Other legislators who signed the letter to the Interior secretary include Rep. Josh Harder (D-Stockton) and Rep. Marjorie Taylor Greene (R-Ga.).

A California spotted owl photographed in the San Gabriel National Monument, Angeles National Forest, in 2009.

(Ann Berkley / USFS)

Lawmakers in the letter also questioned the workability of the plan. They said the government “has conducted wildlife control programs with limited success” and there was no precedent for the vast scale of the plan that was approved.

Greenwald, however, said there have been extensive pilot studies on barred owl removal that worked. He pointed to other examples of successful animal control programs, including trapping brown-headed cowbirds to benefit the least bell’s vireo, a small endangered bird.

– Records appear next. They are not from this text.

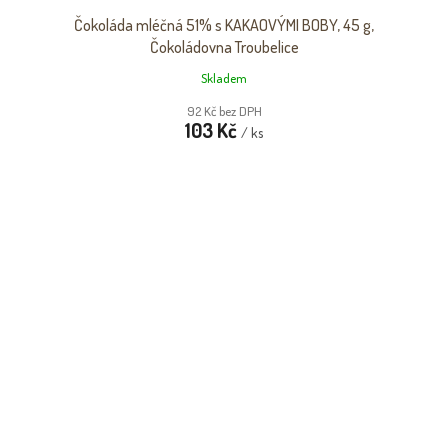
Čokoláda mléčná 51% s KAKAOVÝMI BOBY, 45 g,
Čokoládovna Troubelice
Skladem
92 Kč bez DPH
103 Kč
/ ks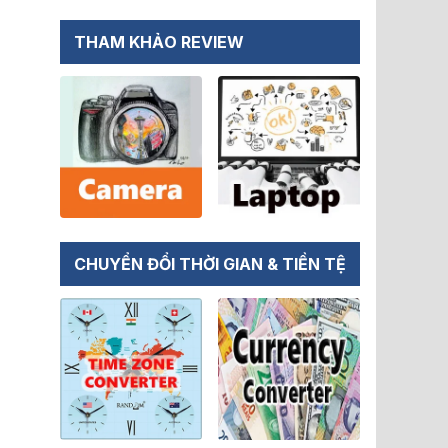
THAM KHẢO REVIEW
CHUYỂN ĐỔI THỜI GIAN & TIỀN TỆ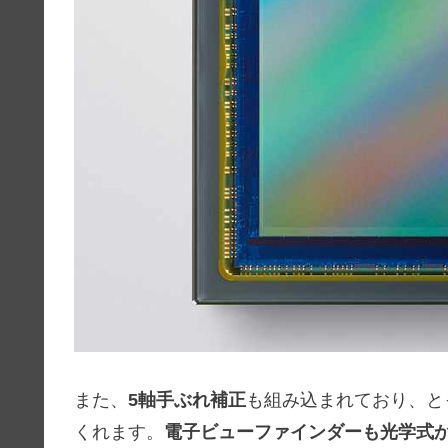
また、
5軸手ぶれ補正
も組み込まれており、と
くれます。
電子ビューファインダーも光学式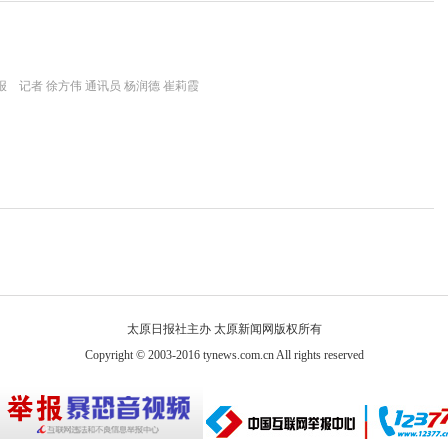
 记者 徐方伟 通讯员 杨润德 崔莉霞
太原日报社主办 太原新闻网版权所有
Copyright © 2003-2016 tynews.com.cn All rights reserved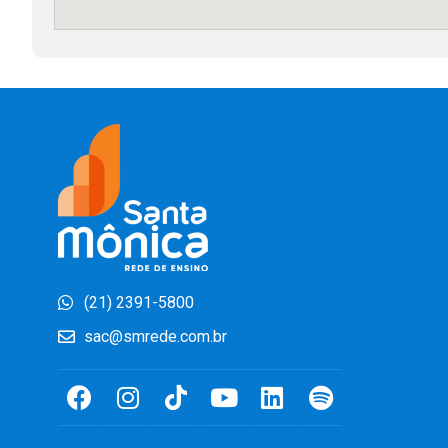
(21) 2391-5800
sac@smrede.com.br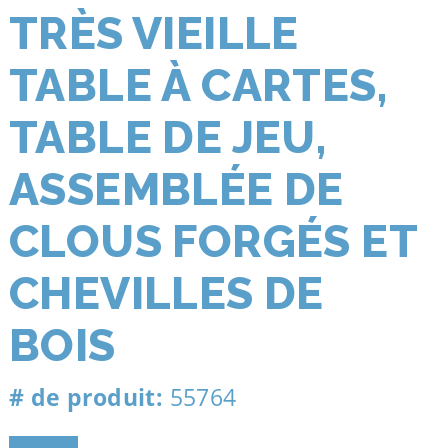
TRÈS VIEILLE
TABLE À CARTES,
TABLE DE JEU,
ASSEMBLÉE DE
CLOUS FORGÉS ET
CHEVILLES DE
BOIS
# de produit:
55764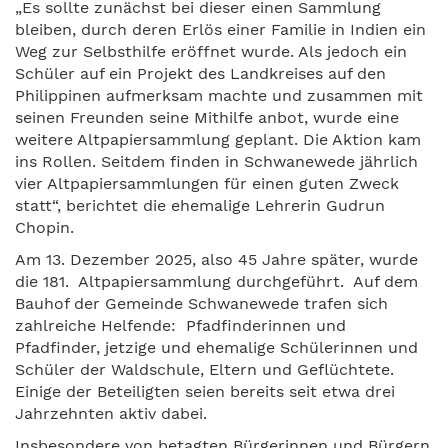
„Es sollte zunächst bei dieser einen Sammlung
bleiben, durch deren Erlös einer Familie in Indien ein
Weg zur Selbsthilfe eröffnet wurde. Als jedoch ein
Schüler auf ein Projekt des Landkreises auf den
Philippinen aufmerksam machte und zusammen mit
seinen Freunden seine Mithilfe anbot, wurde eine
weitere Altpapiersammlung geplant. Die Aktion kam
ins Rollen. Seitdem finden in Schwanewede jährlich
vier Altpapiersammlungen für einen guten Zweck
statt“, berichtet die ehemalige Lehrerin Gudrun
Chopin.
Am 13. Dezember 2025, also 45 Jahre später, wurde
die 181. Altpapiersammlung durchgeführt. Auf dem
Bauhof der Gemeinde Schwanewede trafen sich
zahlreiche Helfende: Pfadfinderinnen und
Pfadfinder, jetzige und ehemalige Schülerinnen und
Schüler der Waldschule, Eltern und Geflüchtete.
Einige der Beteiligten seien bereits seit etwa drei
Jahrzehnten aktiv dabei.
Insbesondere von betagten Bürgerinnen und Bürgern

Animal Wellness Action and the Center for a Humane Economy have sued in U.S. District Court in Seattle to stop the owl-killing plan. Another animal welfare group initiated a similar suit in Oregon.

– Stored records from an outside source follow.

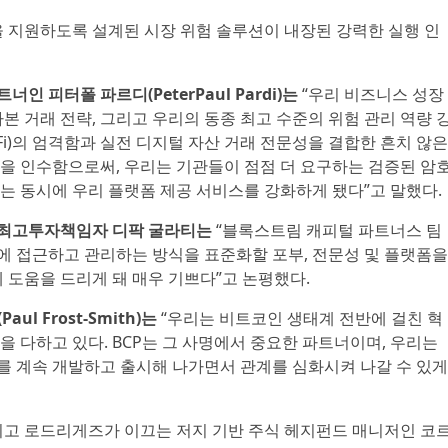
을 지원하도록 설계된 시장 위험 솔루션이 내장된 강력한 실행 인
 피터폴 파르디(PeterPaul Pardi)는
“우리 비즈니스 성장
본 거래 전략, 그리고 우리의 동종 최고 수준의 위험 관리 역량 
dFi)의 엄격함과 실전 디지털 자산 거래 전문성을 결합한 흔치 않은
을 인수함으로써, 우리는 기관들이 점점 더 요구하는 검증된 암
는 동시에 우리 플랫폼 제공 서비스를 강화하게 됐다”고 말했다.
 최고투자책임자 디팍 굴라티는
“블록스트림 캐피털 파트너스 팀
에 접근하고 관리하는 방식을 표준화할 포부, 전문성 및 플랫폼을
 도움을 드리게 돼 매우 기쁘다”고 논평했다.
l Frost-Smith)는
“우리는 비트코인 생태계 전반에 걸친 혁
 다하고 있다. BCP는 그 사명에서 중요한 파트너이며, 우리는
를 계속 개발하고 출시해 나가면서 관계를 심화시켜 나갈 수 있게
로드리고 로드리게즈가 이끄는 저지 기반 주식 헤지펀드 매니저인 코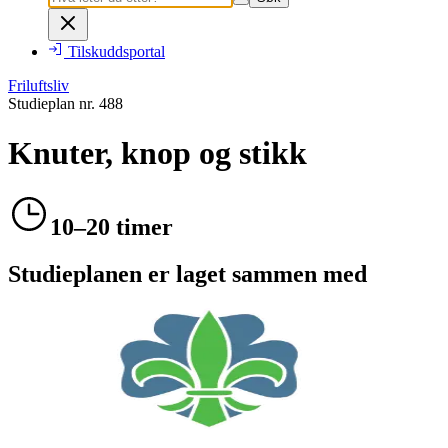
Tilskuddsportal
Friluftsliv
Studieplan nr.
488
Knuter, knop og stikk
10–20 timer
Studieplanen er laget sammen med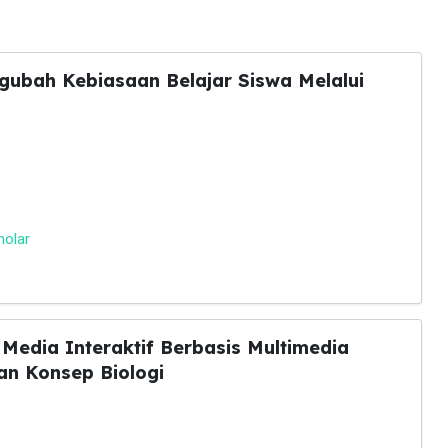
ubah Kebiasaan Belajar Siswa Melalui
holar
s Media Interaktif Berbasis Multimedia
n Konsep Biologi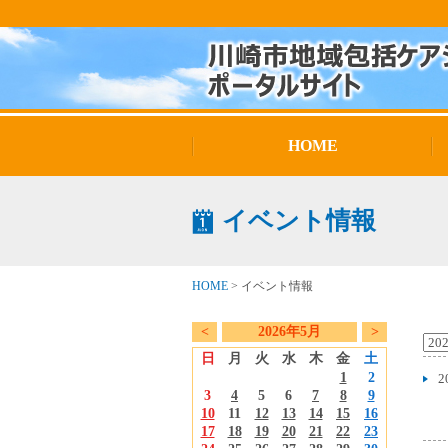
HOME
イベント情報
HOME
>
イベント情報
<
2026年5月
>
日
月
火
水
木
金
土
1
2
2
3
4
5
6
7
8
9
10
11
12
13
14
15
16
17
18
19
20
21
22
23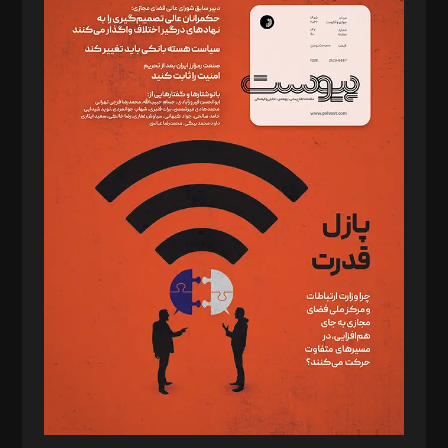
سردبیر: مهرک محمودی
دبیر تحریریه: میثم قاسمی
د‌بیر ناداستان: سمانه سمیع
د‌بیر خدمت و تجارت: ابوالفضل رجبی
د‌بیر حقوق فناوری: حسام‌الدین ایپکچی
د‌بیر پیوست جهان: مینا پاکدل
د‌بیر تحریریه آنلاین: بابک نقاش
تحریریه‌: مجتبی محمود‌ی، آرش برهمند، یسنا امان‌پور، سروش کرمیان،
مصطفی مسجدی آرانی، ابوالفضل رجبی، زهرا فکرانه، فائزه فتحی
رستمی،مصطفی باستان
ویرایش: نگار استاد‌‌آقا
طراح یونیفرم: مجید توکلی
فیلمبرداری و عکاسی: امیر شفیعی، مانی لطفی زاده
گرافیک و صفحه‌آرایی: سید‌سبحان‌علی ثابت
مد‌یر توسعه تجاری: کامبیز برید‌
امور مالی: شاپور رهبری، محمد‌ کاظمی‌نیا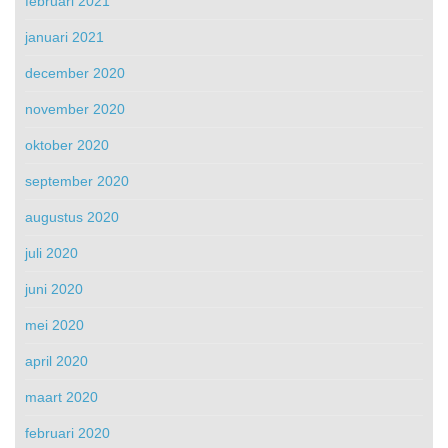
februari 2021
januari 2021
december 2020
november 2020
oktober 2020
september 2020
augustus 2020
juli 2020
juni 2020
mei 2020
april 2020
maart 2020
februari 2020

The more than $1-billion cost for the plan cited by legislators is extrapolated from a $4.5-million contract awarded to a Northern California Native American tribe last year to hunt about 1,500 barred owls over four years.

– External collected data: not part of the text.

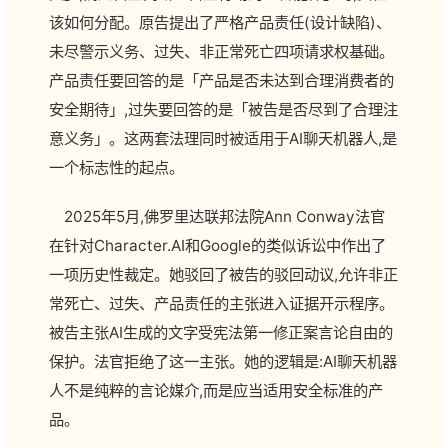
该如何分配。原告提出了严格产品责任(设计缺陷)、
未尽警示义务、过失、非正常死亡四项请求权基础。
产品责任要回答的是「产品是否未达到合理消费者的
安全期待」,过失要回答的是「被告是否尽到了合理注
意义务」。这两套法理同时被适用于AI聊天机器人,是
一个标志性的起点。
2025年5月,佛罗里达联邦法院Ann Conway法官
在针对Character.AI和Google的类似诉讼中作出了
一项历史性裁定。她驳回了被告的驳回动议,允许非正
常死亡、过失、产品责任的主张进入证据开示程序。
被告主张AI生成的文字受宪法第一修正案言论自由的
保护。法官拒绝了这一主张。她的逻辑是:AI聊天机器
人不是纯粹的言论媒介,而是应当适用安全标准的产
品。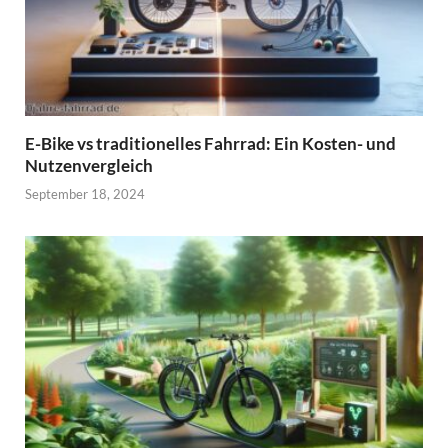
E-Bike vs traditionelles Fahrrad: Ein Kosten- und
Nutzenvergleich
September 18, 2024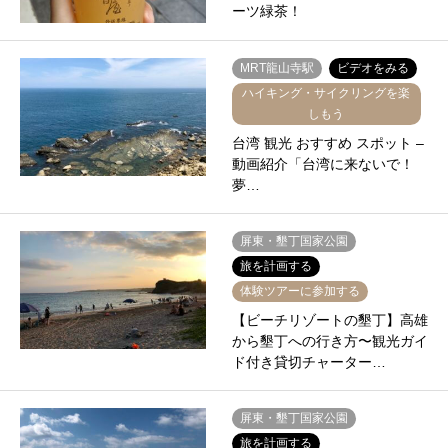
ーツ緑茶！
MRT龍山寺駅
ビデオをみる
ハイキング・サイクリングを楽
しもう
台湾 観光 おすすめ スポット –
動画紹介「台湾に来ないで！
夢…
屏東・墾丁国家公園
旅を計画する
体験ツアーに参加する
【ビーチリゾートの墾丁】高雄
から墾丁への行き方〜観光ガイ
ド付き貸切チャーター…
屏東・墾丁国家公園
旅を計画する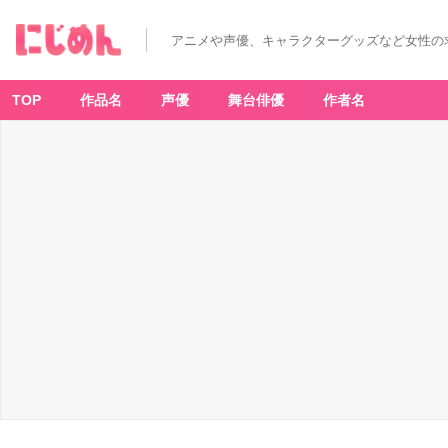
アニメや声優、キャラクターグッズなど女性の
TOP
作品名
声優
舞台俳優
作者名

The “price tag in this political environment is a big fat target,” said Wayne Pacelle, president of Animal Wellness Action and the Center for a Humane Economy. Pacelle has appealed to the so-called Department of Government Efficiency — headed by Elon Musk, who has led much of the Trump administration’s cost-cutting efforts — to nix the plan.

However, a 2024 research paper concluded that barred owl removal in the range of the northern spotted owl would cost from $4.5 million to $12 million a year during the initial stages, and was likely to decrease over time. At $12 million a year, the 30-year plan would run $360 million.

Tom Wheeler, executive director of the Environmental Protection Information Center, which supports tamping down the barred owl population, said it wouldn’t just be the federal government footing the bill.

“It is a collaborative process between multiple private, state, federal and tribal entities so that the costs are going to be spread across multiple different entities,” he said. His group has intervened in the two lawsuits against the federal government in defense of the plan.

In recent weeks, federal job cuts have upended surveys for the northern and California spotted owls. Conservationists say the data are needed to protect the raptors.

There are as few as 3,000 northern spotted owls left on federal lands. The brown raptors with white spots are listed as threatened under the California and federal Endangered Species Act.

California spotted owls are also in decline. In 2023, the U.S. Fish and Wildlife Service proposed that a distinct Southern California population be listed as endangered under federal law. A Sierra Nevada population was recommended for threatened status.